GOAL OF THE EXERCISE
Read the data, and whenever a line holds the word "wall", report that line.

*** Opening of INPUT RECORDS ***

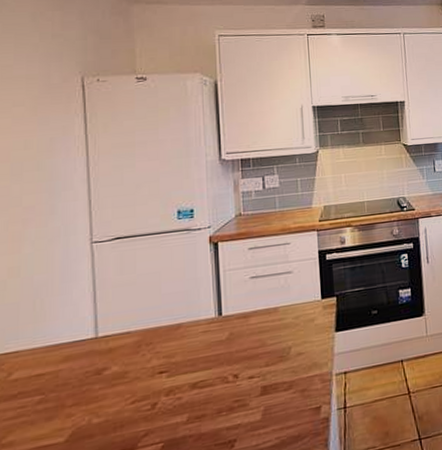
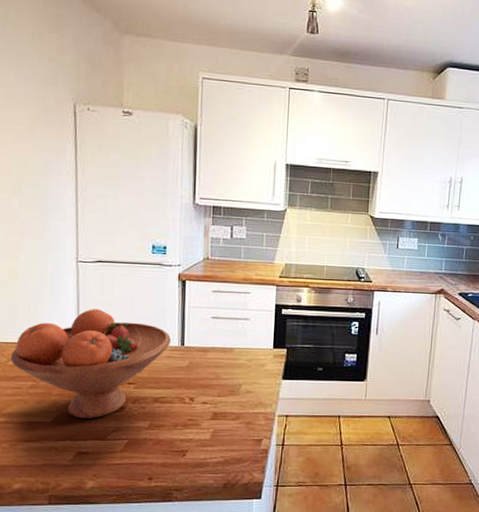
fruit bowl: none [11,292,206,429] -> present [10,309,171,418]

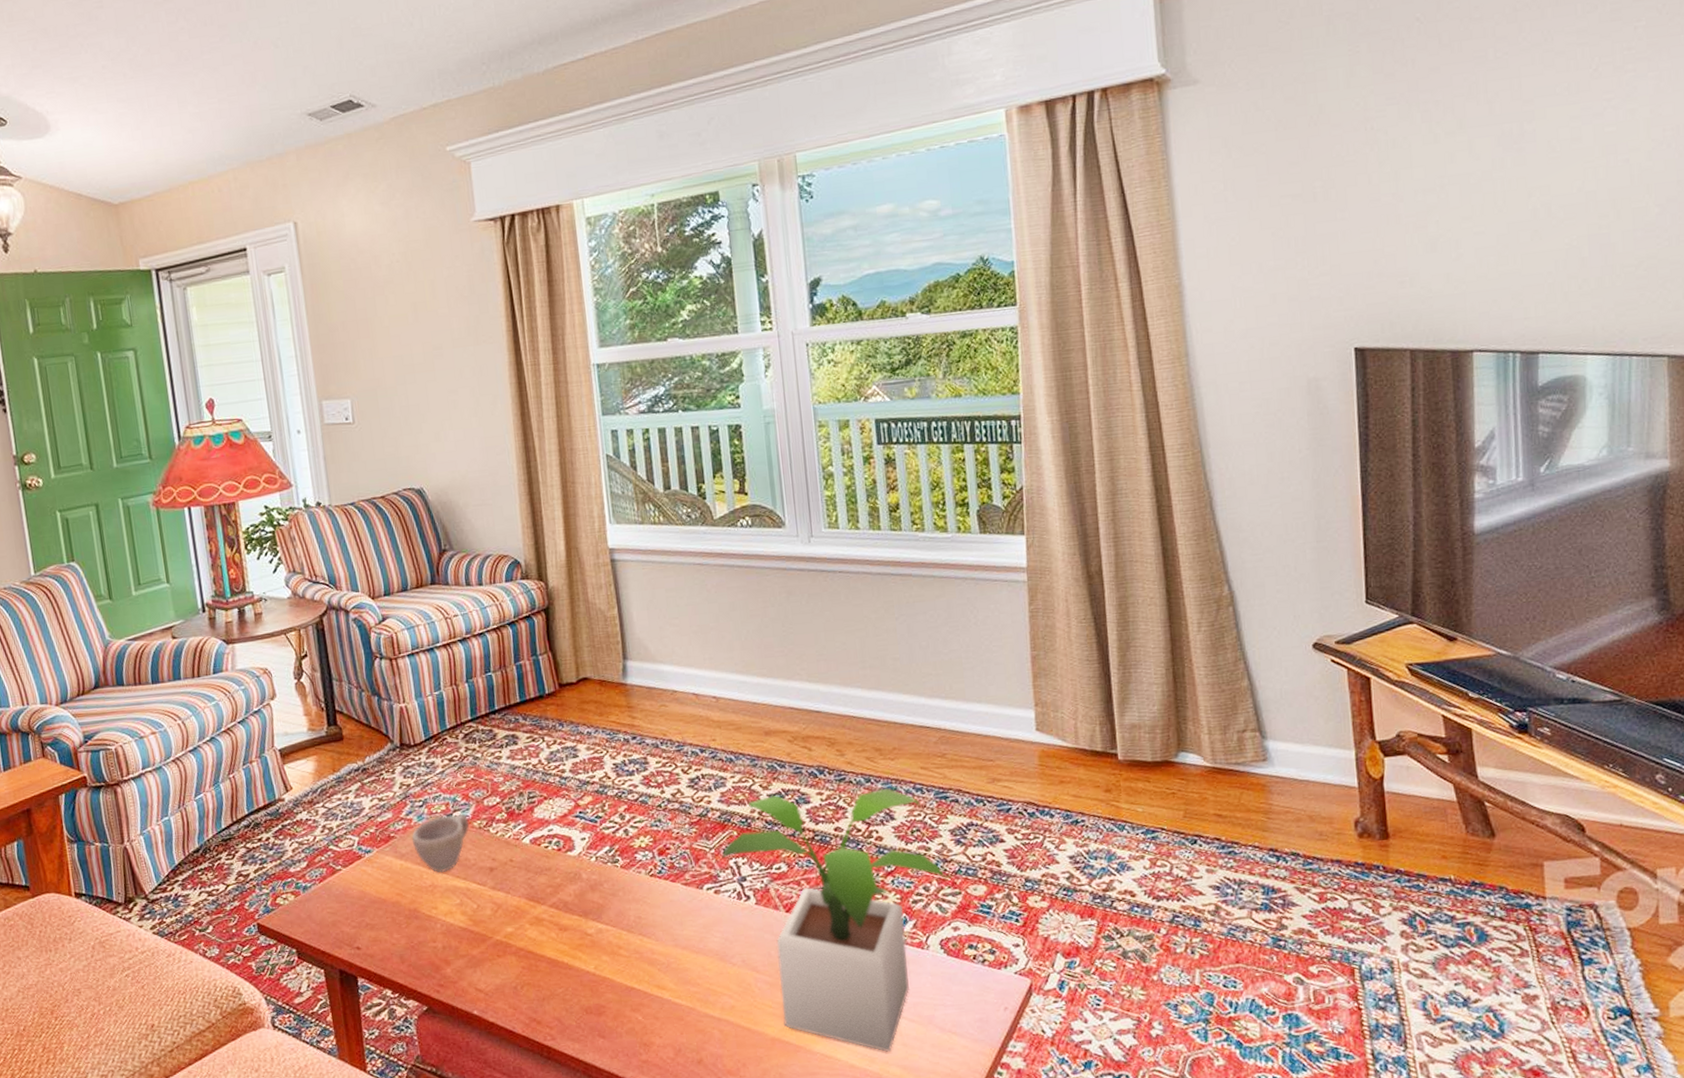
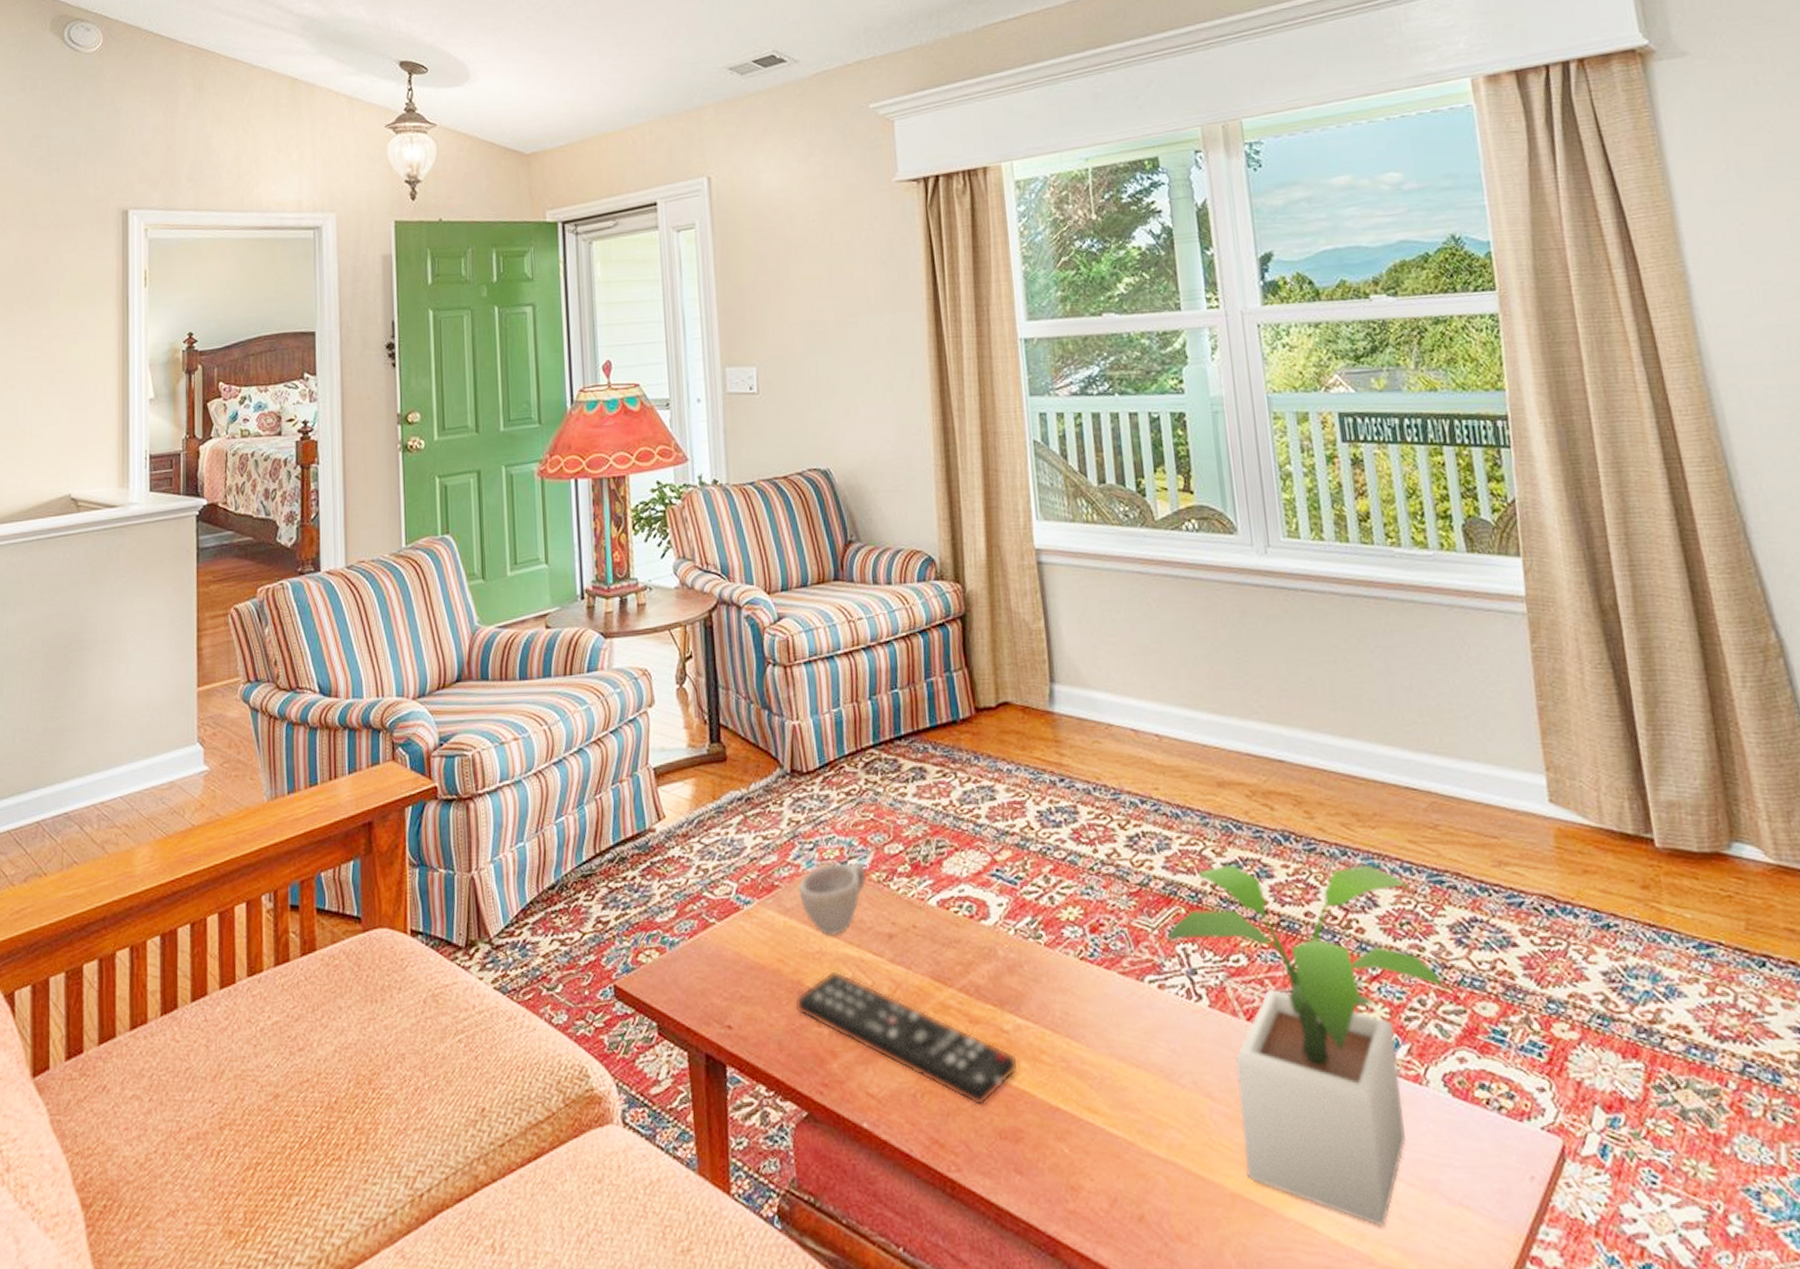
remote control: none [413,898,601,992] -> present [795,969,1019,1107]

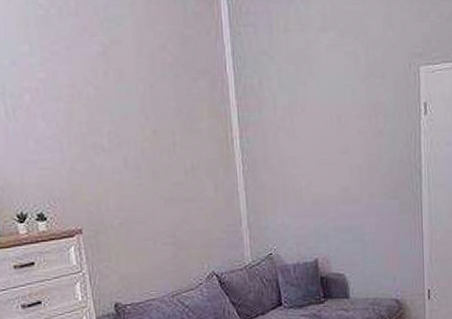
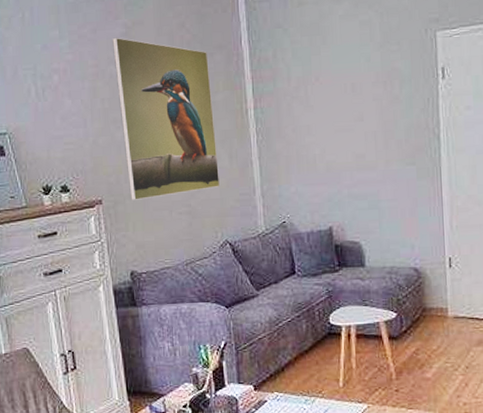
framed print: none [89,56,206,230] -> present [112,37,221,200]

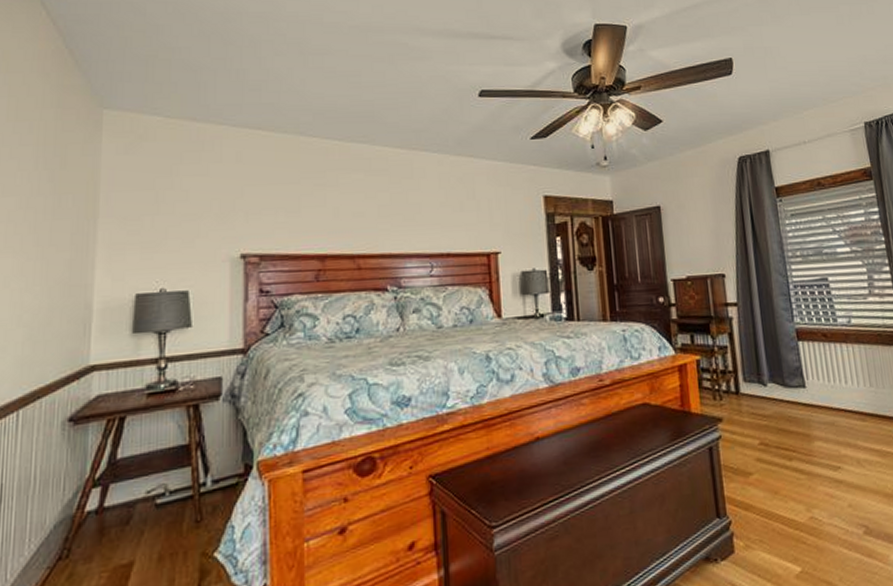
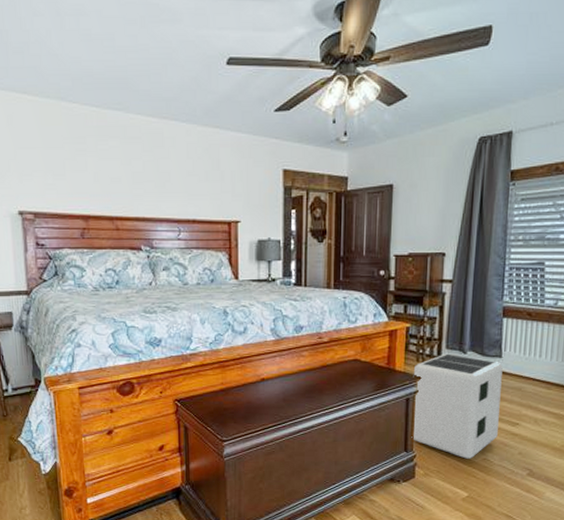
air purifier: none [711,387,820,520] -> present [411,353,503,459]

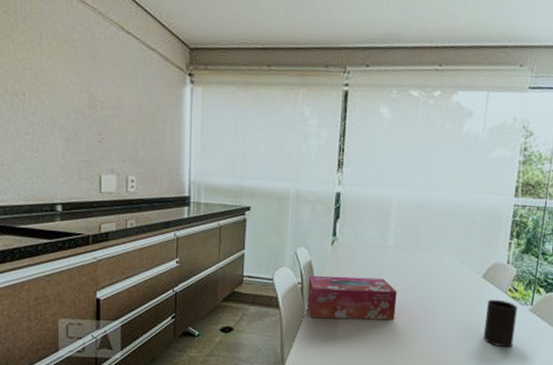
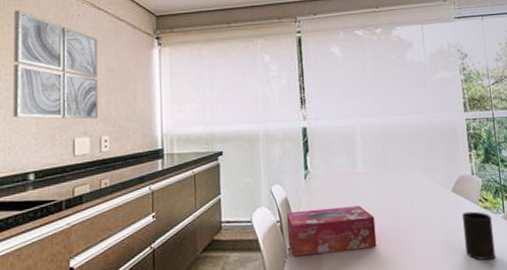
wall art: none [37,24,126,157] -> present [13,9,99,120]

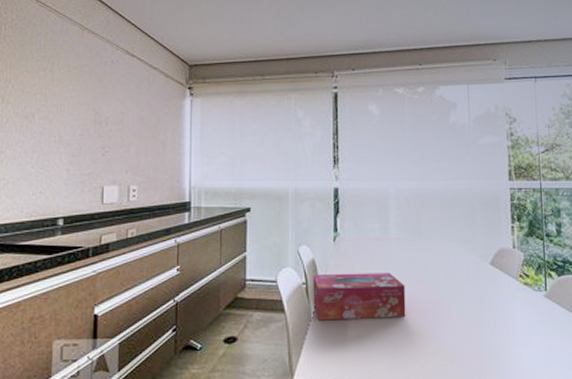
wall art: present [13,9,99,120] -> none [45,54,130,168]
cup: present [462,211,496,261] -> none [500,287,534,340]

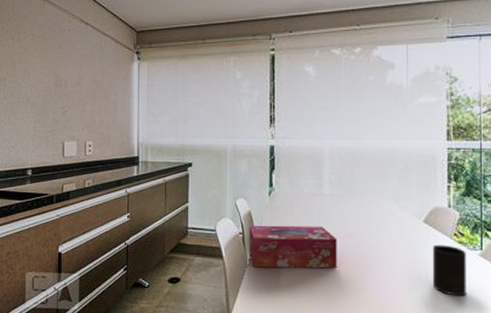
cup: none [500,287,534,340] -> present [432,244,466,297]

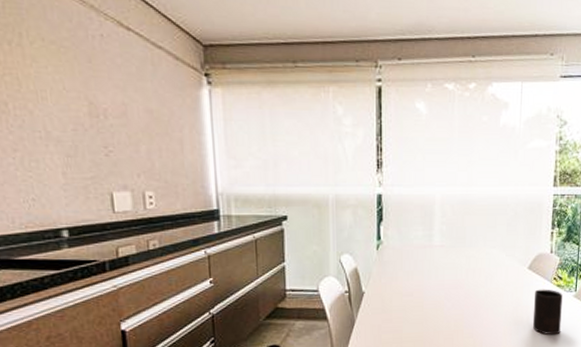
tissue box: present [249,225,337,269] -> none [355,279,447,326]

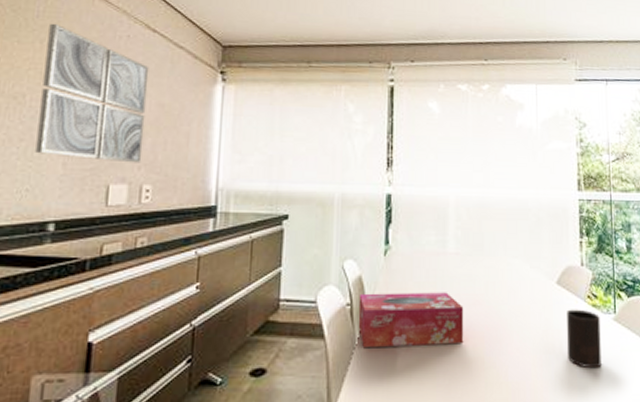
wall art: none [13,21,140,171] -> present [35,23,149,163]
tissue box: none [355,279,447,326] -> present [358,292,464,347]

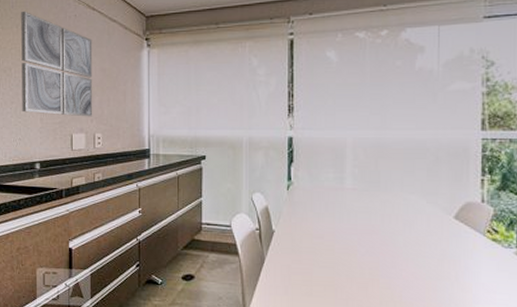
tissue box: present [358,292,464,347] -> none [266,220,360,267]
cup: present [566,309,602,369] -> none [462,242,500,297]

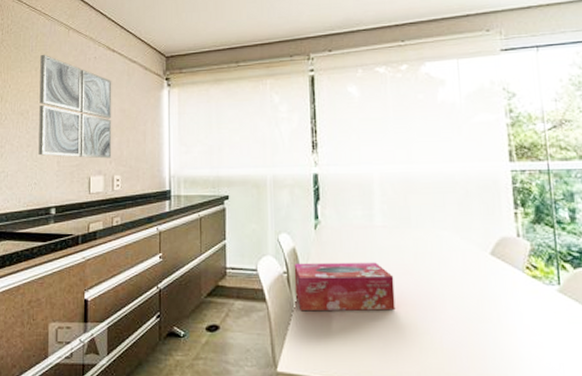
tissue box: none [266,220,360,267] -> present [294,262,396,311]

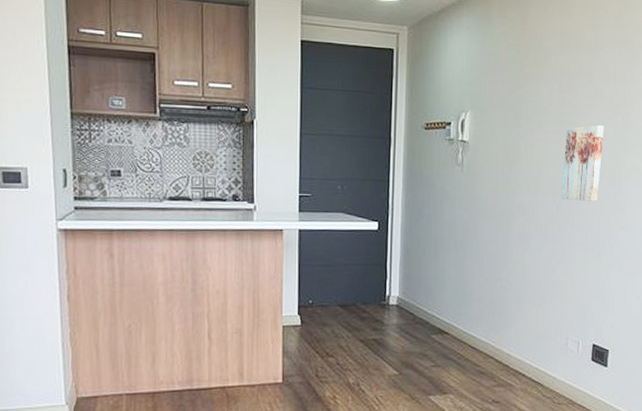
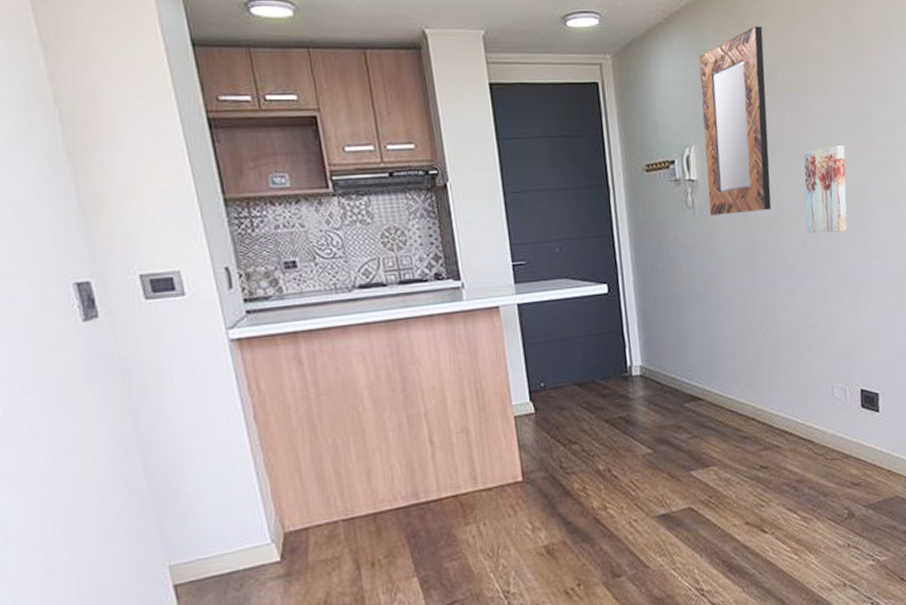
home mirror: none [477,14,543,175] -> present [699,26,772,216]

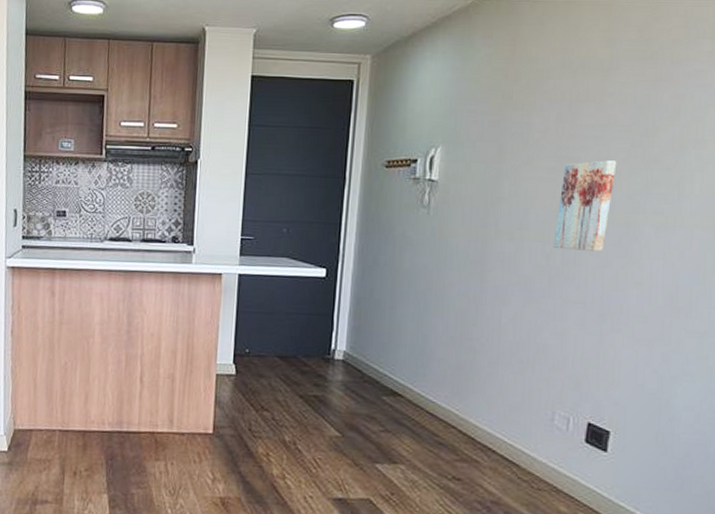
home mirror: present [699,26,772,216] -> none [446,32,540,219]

*** Close of INPUT RECORDS ***

ANSWER TO THIS EXERCISE
wall art: none [37,24,126,157] -> present [13,9,99,120]
wall art: present [13,9,99,120] -> none [45,54,130,168]
wall art: none [13,21,140,171] -> present [35,23,149,163]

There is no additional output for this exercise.